With the success of Google Maps owed in large part to Google’s innovative use of cars as mapping devices, it probably shouldn’t come as any surprise that the tech giant has been looking into developing their very own autonomous car, instead of modifying existing motor vehicles. They certainly use vehicles enough.
So far the images seen of Google’s very own self-driver show a rather goofy-looking car that has no controls, steering wheel or pedals, dropping those in favour of a a stop/go button.
The car was unveiled by Google Co-founder Sergey Brin at a conference in California, and according to Chris Urmson, director of the company’s self-driving project, Google is “…really excited about this vehicle – it’s something that will allow us to really push the capabilities of self-driving technology, and understand the limitations,”
Although it’s not open roads yet, as some researchers believe that autonomous vehicles might lead to even longer commutes, because drivers won’t need to do the driving.
As the car goes, the BBC had a chance to speak to the development team behind the car, and see some early renderings but you can catch the video of that at the source link.
They also think the car looks rather cartoonish, with no traditional bonnet and with its wheels pushed into the corners of the car.

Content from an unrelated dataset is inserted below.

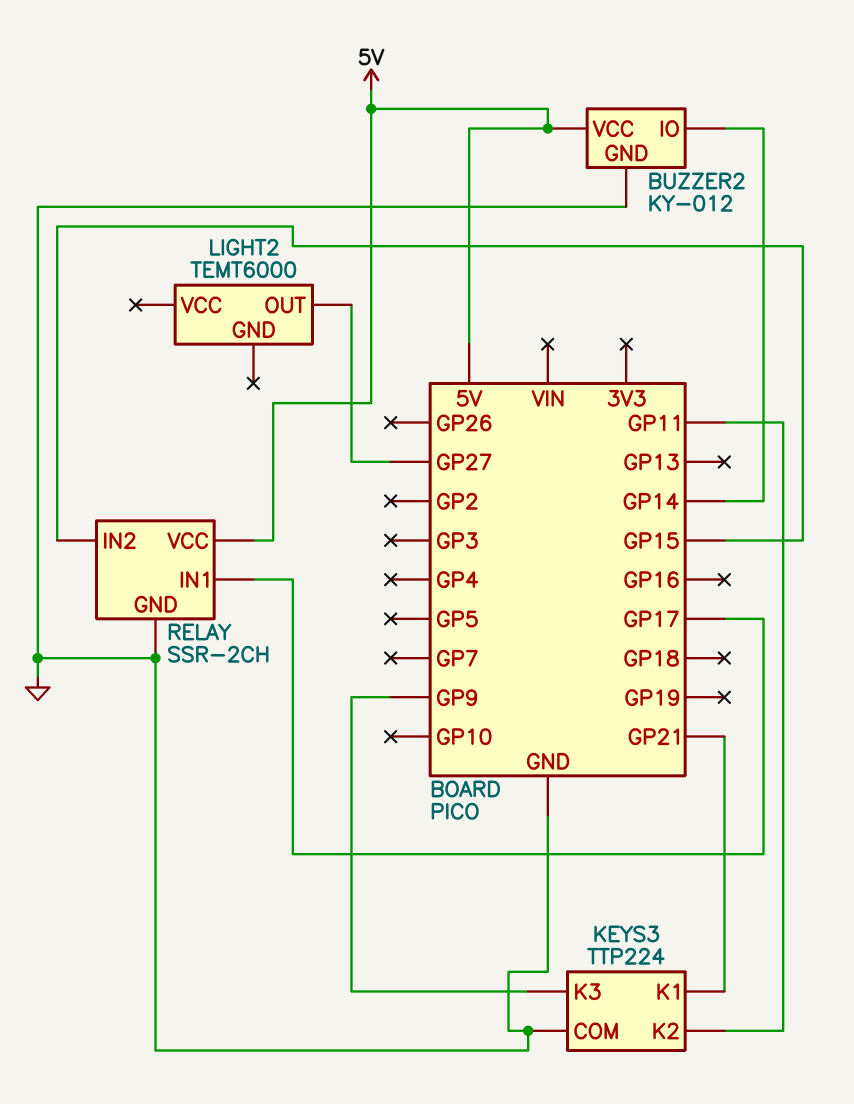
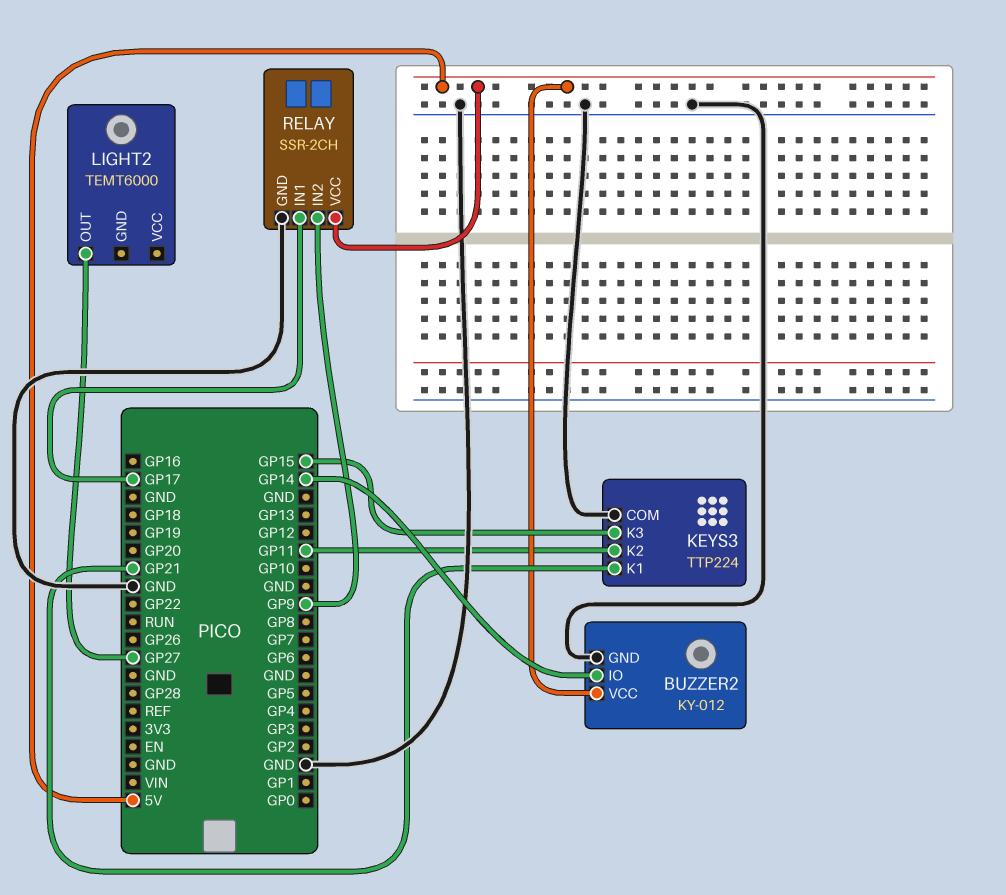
KEYS3 pin K3: GP9 -> GP15
RELAY pin IN2: GP15 -> GP9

The car itself should be able to reach speeds of 40km/h at the start of its deployment, most probably to show that it won’t go on a Carmageddon-esque rampage. The front of the car is also fitted with a soft foam-like material to help pedestrians better cope with potential collisions.
The car will use an array of lasers and radar sensors in combination to ‘see’ where it is going, and will use a version of Google Maps designed specifically for it to know where its destination is and how to get there.
Best of all, Mr Urmson says that “We’ll see these vehicles on the road within the year,”. Well, for America at least, we figure.
So in 2015 we might just see whether the autonomous car will revolutionise the automotive world. We don’t know about you, but we’re holding thumbs.